After The Crash had a singular plot: to learn the identity of a baby who was the lone survivor of a plane crash. Apparently two female infants were on a plane that crashed and their similarities made it impossible to determine who survived. Was it Lyse-Rose from a wealthy family, or Emilie from a household of modest means? Dubbed, Lylie, the girl became a combination of both infants and continued to be shrouded in mystery for the next eighteen years until a Detective uncovered the truth.
By having this novel take place in 1980, a world without Facebook, iPhones, or any other accessible device to help document the infants, it was plausible that nothing existed to help immediately identify the infant. Each family was from very different circumstances, which made accurately identifying the infant even more important. The wealthy family hired an investigator and paid him handsomely to devote his life to figuring out who that baby really was. In the first few pages the investigators explained that he solved the mystery. He then detailed his eighteen year search and resolution in a diary that was read throughout the novel by another character.
When relatives of both families stated that the girl was theirs, a legal battle began which hinged on less than credible evidence. Each chapter was devoted to another interesting detail used to show whether Lylie was Lyse-Rose or Emilie. Things such as her eyes color, outfit, bracelet, and her DNA suddenly had a great impact. All were tied to reasons for or against the child belonging to a certain family. The families were reminiscent of the Montages and the Capulets as they began to fight with each other almost immediately once they discovered another family claimed the child belonged to them.

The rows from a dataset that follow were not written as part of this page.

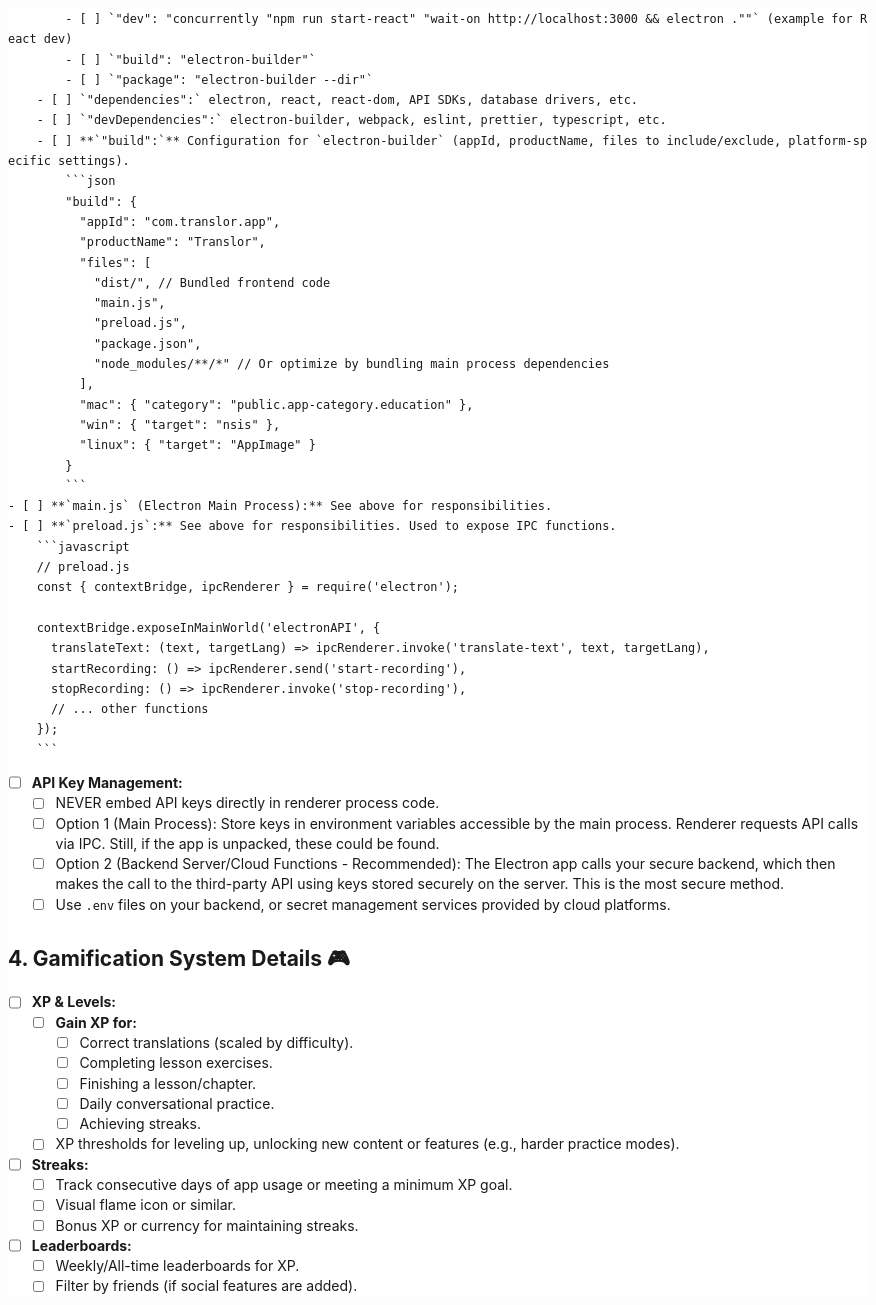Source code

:            - [ ] `"dev": "concurrently "npm run start-react" "wait-on http://localhost:3000 && electron .""` (example for React dev)
            - [ ] `"build": "electron-builder"`
            - [ ] `"package": "electron-builder --dir"`
        - [ ] `"dependencies":` electron, react, react-dom, API SDKs, database drivers, etc.
        - [ ] `"devDependencies":` electron-builder, webpack, eslint, prettier, typescript, etc.
        - [ ] **`"build":`** Configuration for `electron-builder` (appId, productName, files to include/exclude, platform-specific settings).
            ```json
            "build": {
              "appId": "com.translor.app",
              "productName": "Translor",
              "files": [
                "dist/", // Bundled frontend code
                "main.js",
                "preload.js",
                "package.json",
                "node_modules/**/*" // Or optimize by bundling main process dependencies
              ],
              "mac": { "category": "public.app-category.education" },
              "win": { "target": "nsis" },
              "linux": { "target": "AppImage" }
            }
            ```
    - [ ] **`main.js` (Electron Main Process):** See above for responsibilities.
    - [ ] **`preload.js`:** See above for responsibilities. Used to expose IPC functions.
        ```javascript
        // preload.js
        const { contextBridge, ipcRenderer } = require('electron');

        contextBridge.exposeInMainWorld('electronAPI', {
          translateText: (text, targetLang) => ipcRenderer.invoke('translate-text', text, targetLang),
          startRecording: () => ipcRenderer.send('start-recording'),
          stopRecording: () => ipcRenderer.invoke('stop-recording'),
          // ... other functions
        });
        ```
- [ ] **API Key Management:**
    - [ ] NEVER embed API keys directly in renderer process code.
    - [ ] Option 1 (Main Process): Store keys in environment variables accessible by the main process. Renderer requests API calls via IPC. Still, if the app is unpacked, these could be found.
    - [ ] Option 2 (Backend Server/Cloud Functions - Recommended): The Electron app calls your secure backend, which then makes the call to the third-party API using keys stored securely on the server. This is the most secure method.
    - [ ] Use `.env` files on your backend, or secret management services provided by cloud platforms.

## 4. Gamification System Details 🎮
- [ ] **XP & Levels:**
    - [ ] **Gain XP for:**
        - [ ] Correct translations (scaled by difficulty).
        - [ ] Completing lesson exercises.
        - [ ] Finishing a lesson/chapter.
        - [ ] Daily conversational practice.
        - [ ] Achieving streaks.
    - [ ] XP thresholds for leveling up, unlocking new content or features (e.g., harder practice modes).
- [ ] **Streaks:**
    - [ ] Track consecutive days of app usage or meeting a minimum XP goal.
    - [ ] Visual flame icon or similar.
    - [ ] Bonus XP or currency for maintaining streaks.
- [ ] **Leaderboards:**
    - [ ] Weekly/All-time leaderboards for XP.
    - [ ] Filter by friends (if social features are added).
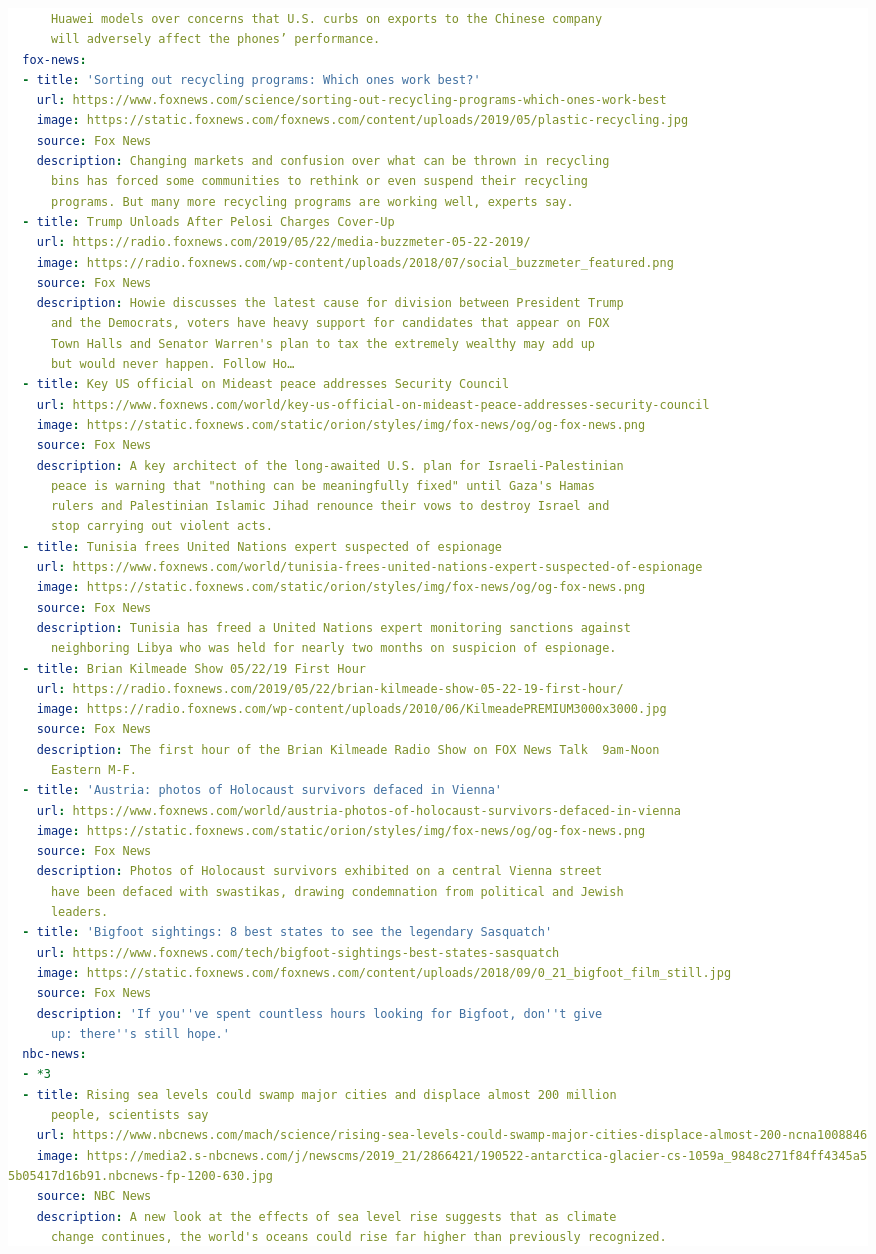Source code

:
 ```yaml
      Huawei models over concerns that U.S. curbs on exports to the Chinese company
      will adversely affect the phones’ performance.
  fox-news:
  - title: 'Sorting out recycling programs: Which ones work best?'
    url: https://www.foxnews.com/science/sorting-out-recycling-programs-which-ones-work-best
    image: https://static.foxnews.com/foxnews.com/content/uploads/2019/05/plastic-recycling.jpg
    source: Fox News
    description: Changing markets and confusion over what can be thrown in recycling
      bins has forced some communities to rethink or even suspend their recycling
      programs. But many more recycling programs are working well, experts say.
  - title: Trump Unloads After Pelosi Charges Cover-Up
    url: https://radio.foxnews.com/2019/05/22/media-buzzmeter-05-22-2019/
    image: https://radio.foxnews.com/wp-content/uploads/2018/07/social_buzzmeter_featured.png
    source: Fox News
    description: Howie discusses the latest cause for division between President Trump
      and the Democrats, voters have heavy support for candidates that appear on FOX
      Town Halls and Senator Warren's plan to tax the extremely wealthy may add up
      but would never happen. Follow Ho…
  - title: Key US official on Mideast peace addresses Security Council
    url: https://www.foxnews.com/world/key-us-official-on-mideast-peace-addresses-security-council
    image: https://static.foxnews.com/static/orion/styles/img/fox-news/og/og-fox-news.png
    source: Fox News
    description: A key architect of the long-awaited U.S. plan for Israeli-Palestinian
      peace is warning that "nothing can be meaningfully fixed" until Gaza's Hamas
      rulers and Palestinian Islamic Jihad renounce their vows to destroy Israel and
      stop carrying out violent acts.
  - title: Tunisia frees United Nations expert suspected of espionage
    url: https://www.foxnews.com/world/tunisia-frees-united-nations-expert-suspected-of-espionage
    image: https://static.foxnews.com/static/orion/styles/img/fox-news/og/og-fox-news.png
    source: Fox News
    description: Tunisia has freed a United Nations expert monitoring sanctions against
      neighboring Libya who was held for nearly two months on suspicion of espionage.
  - title: Brian Kilmeade Show 05/22/19 First Hour
    url: https://radio.foxnews.com/2019/05/22/brian-kilmeade-show-05-22-19-first-hour/
    image: https://radio.foxnews.com/wp-content/uploads/2010/06/KilmeadePREMIUM3000x3000.jpg
    source: Fox News
    description: The first hour of the Brian Kilmeade Radio Show on FOX News Talk  9am-Noon
      Eastern M-F.
  - title: 'Austria: photos of Holocaust survivors defaced in Vienna'
    url: https://www.foxnews.com/world/austria-photos-of-holocaust-survivors-defaced-in-vienna
    image: https://static.foxnews.com/static/orion/styles/img/fox-news/og/og-fox-news.png
    source: Fox News
    description: Photos of Holocaust survivors exhibited on a central Vienna street
      have been defaced with swastikas, drawing condemnation from political and Jewish
      leaders.
  - title: 'Bigfoot sightings: 8 best states to see the legendary Sasquatch'
    url: https://www.foxnews.com/tech/bigfoot-sightings-best-states-sasquatch
    image: https://static.foxnews.com/foxnews.com/content/uploads/2018/09/0_21_bigfoot_film_still.jpg
    source: Fox News
    description: 'If you''ve spent countless hours looking for Bigfoot, don''t give
      up: there''s still hope.'
  nbc-news:
  - *3
  - title: Rising sea levels could swamp major cities and displace almost 200 million
      people, scientists say
    url: https://www.nbcnews.com/mach/science/rising-sea-levels-could-swamp-major-cities-displace-almost-200-ncna1008846
    image: https://media2.s-nbcnews.com/j/newscms/2019_21/2866421/190522-antarctica-glacier-cs-1059a_9848c271f84ff4345a55b05417d16b91.nbcnews-fp-1200-630.jpg
    source: NBC News
    description: A new look at the effects of sea level rise suggests that as climate
      change continues, the world's oceans could rise far higher than previously recognized.
```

This was set in Europe and included social, historical, or political aspects that were very unique. There were many references to locales around Paris that brought an elegant aspect to this story. I was intrigued to see who the girl really was, but didn’t find myself especially eager for her to be one girl over another. Overall, this was a good mystery that was enhanced by the deep resentment between the families that made this a gripping drama.